In the heat of competition: Boeing is working to correct two serious design problems that cropped up during the construction of its Starliner manned capsule.
First the thing was weighing too much:
One issue involved the mass of the crew capsule, which outgrew the lift capability of the United Launch Alliance Atlas 5 rocket selected to put it into orbit. The CST-100 Starliner will ride an Atlas 5 rocket with two solid rocket boosters and a dual-engine Centaur upper stage, and although Boeing and ULA engineers considered adding a third strap-on motor to compensate for the capsule’s extra weight, managers now have the spacecraft back under its mass allowance, Ferguson said.

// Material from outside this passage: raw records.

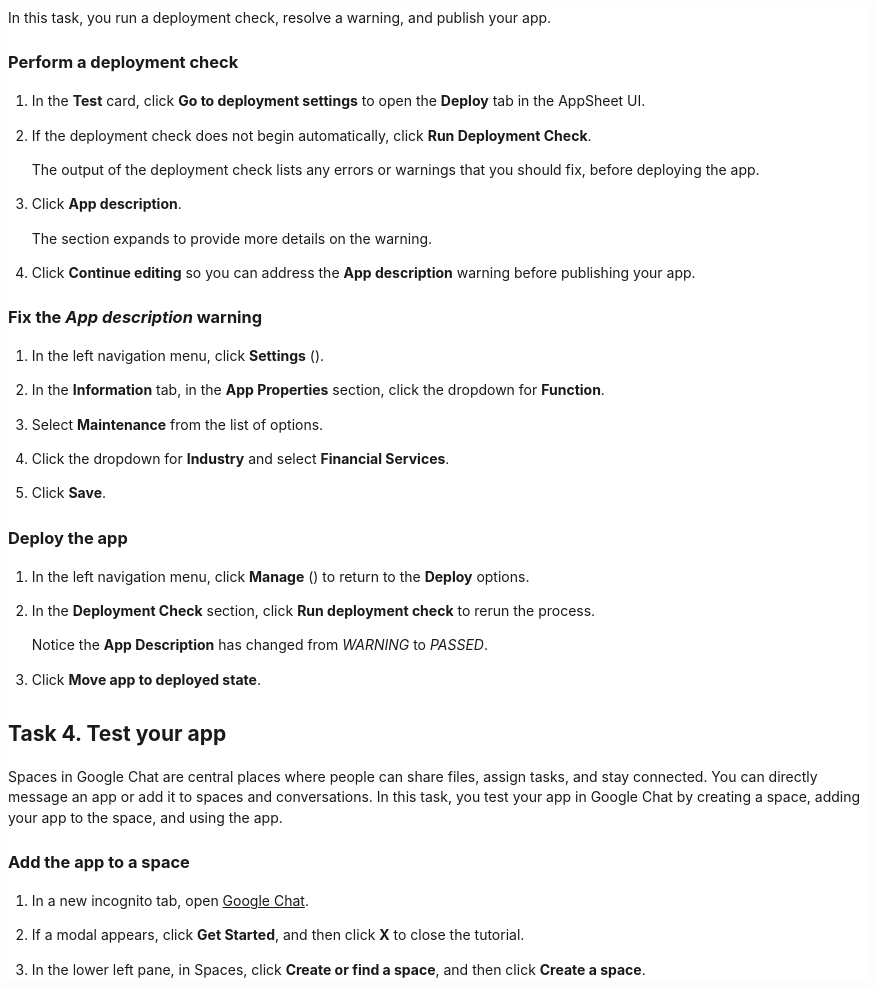 In this task, you run a deployment check, resolve a warning, and publish your app.

### Perform a deployment check

1. In the **Test** card, click **Go to deployment settings** to open the **Deploy** tab in the AppSheet UI.
    
2. If the deployment check does not begin automatically, click **Run Deployment Check**.
    
    The output of the deployment check lists any errors or warnings that you should fix, before deploying the app.
    
3. Click **App description**.
    
    The section expands to provide more details on the warning.
    
4. Click **Continue editing** so you can address the **App description** warning before publishing your app.
    

### Fix the *App description* warning

1. In the left navigation menu, click **Settings** ().
    
2. In the **Information** tab, in the **App Properties** section, click the dropdown for **Function**.
    
3. Select **Maintenance** from the list of options.
    
4. Click the dropdown for **Industry** and select **Financial Services**.
    
5. Click **Save**.
    

### Deploy the app

1. In the left navigation menu, click **Manage** () to return to the **Deploy** options.
    
2. In the **Deployment Check** section, click **Run deployment check** to rerun the process.
    
    Notice the **App Description** has changed from *WARNING* to *PASSED*.
    
3. Click **Move app to deployed state**.
    

## **Task 4. Test your app**

Spaces in Google Chat are central places where people can share files, assign tasks, and stay connected. You can directly message an app or add it to spaces and conversations. In this task, you test your app in Google Chat by creating a space, adding your app to the space, and using the app.

### Add the app to a space

1. In a new incognito tab, open [Google Chat](https://chat.google.com/).
    
2. If a modal appears, click **Get Started**, and then click **X** to close the tutorial.
    
3. In the lower left pane, in Spaces, click **Create or find a space**, and then click **Create a space**.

Second, the capsule has a shape problem:
Ferguson said Boeing has a model of the Atlas 5 rocket and CST-100 Starliner in a wind tunnel to verify a change to capsule’s outer shape devised to overcome higher-than-expected aerodynamic launch loads discovered in testing. “They had one issue, a non-linear aerodynamic loads issue, where they were getting some high acoustic loads right behind the spacecraft,” said Phil McAlister, head of NASA’s commercial spaceflight development office in Washington.
Something here is rotten. It seems to me that Boeing shouldn’t be having these very basic problems right off the bat. In the past, under the older cost-plus contracts NASA used to routinely hand out, these kinds of problems would simply have meant that Boeing would have gotten more money from NASA, This time, however the contract is fixed-price. If Boeing has problems or delays, the company will have to bear the cost, not NASA. I suspect these problems might have occurred because of some cultural laziness at Boeing. Their management is used to not having to eat the cost of these kinds of mistakes. Now, they will. I expect the culture to therefore begin changing.